WORK REQUIRED -> If a line below contains the word "pourrait", count it; give only the total.

[[ DATA SUPPLIED, beginning ]]

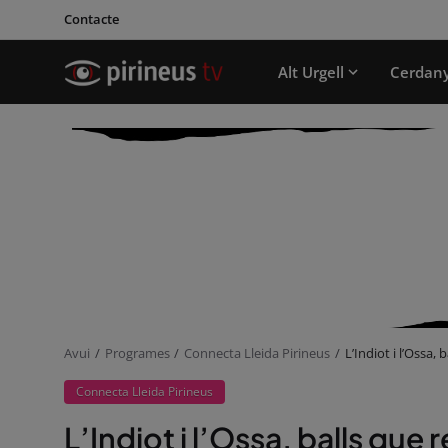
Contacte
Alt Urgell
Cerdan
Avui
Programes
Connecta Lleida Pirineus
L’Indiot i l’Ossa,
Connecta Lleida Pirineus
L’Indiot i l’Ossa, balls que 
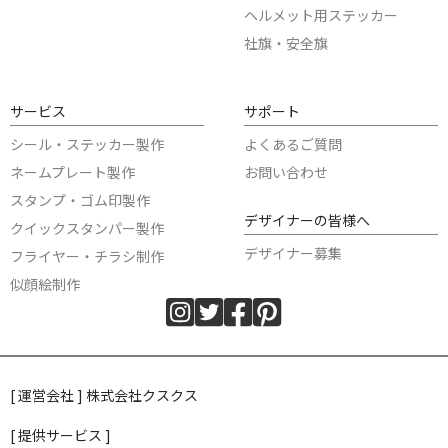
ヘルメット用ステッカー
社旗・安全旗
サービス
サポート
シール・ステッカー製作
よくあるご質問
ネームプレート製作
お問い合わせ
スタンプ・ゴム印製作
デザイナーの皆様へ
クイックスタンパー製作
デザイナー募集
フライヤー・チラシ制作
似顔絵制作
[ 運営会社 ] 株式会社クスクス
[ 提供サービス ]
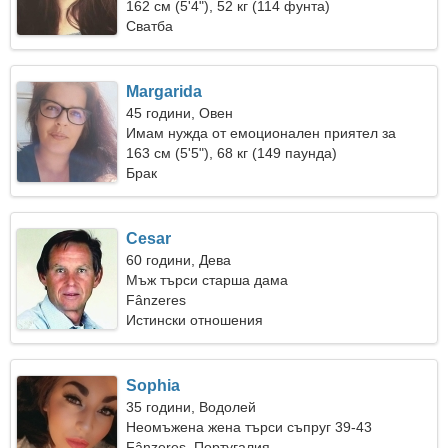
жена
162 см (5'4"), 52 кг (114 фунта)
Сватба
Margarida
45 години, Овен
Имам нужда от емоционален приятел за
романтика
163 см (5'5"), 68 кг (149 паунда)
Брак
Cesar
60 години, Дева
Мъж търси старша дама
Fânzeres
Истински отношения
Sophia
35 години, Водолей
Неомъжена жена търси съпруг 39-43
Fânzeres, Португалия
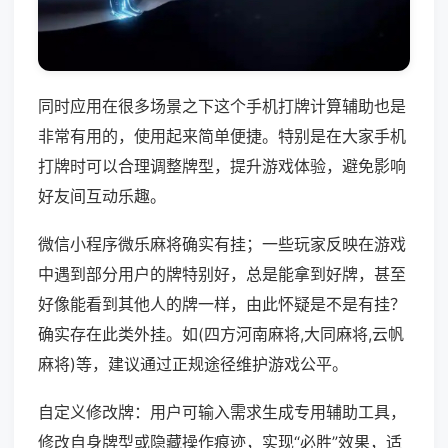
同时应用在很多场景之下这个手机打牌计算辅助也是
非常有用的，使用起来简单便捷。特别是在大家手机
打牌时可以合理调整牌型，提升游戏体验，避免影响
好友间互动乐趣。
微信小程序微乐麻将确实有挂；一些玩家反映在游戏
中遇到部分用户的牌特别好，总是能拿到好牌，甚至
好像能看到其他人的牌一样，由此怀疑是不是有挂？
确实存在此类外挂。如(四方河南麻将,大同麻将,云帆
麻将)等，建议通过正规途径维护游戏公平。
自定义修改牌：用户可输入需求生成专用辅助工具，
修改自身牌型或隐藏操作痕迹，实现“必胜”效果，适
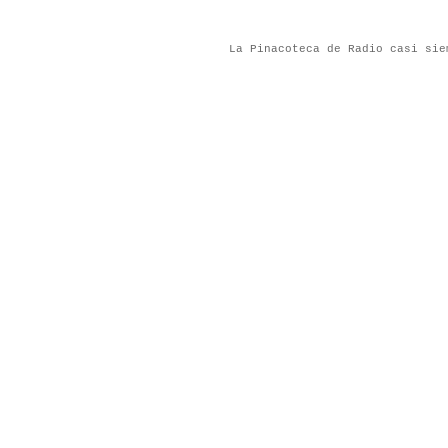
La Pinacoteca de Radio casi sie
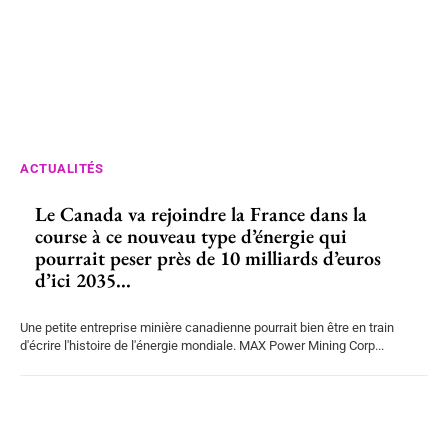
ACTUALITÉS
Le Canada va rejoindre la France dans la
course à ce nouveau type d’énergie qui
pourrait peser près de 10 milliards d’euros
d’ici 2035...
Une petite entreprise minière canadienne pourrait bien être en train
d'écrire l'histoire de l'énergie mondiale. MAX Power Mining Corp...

[[ DATA SUPPLIED, end ]]

COMPLETED TASK -> 2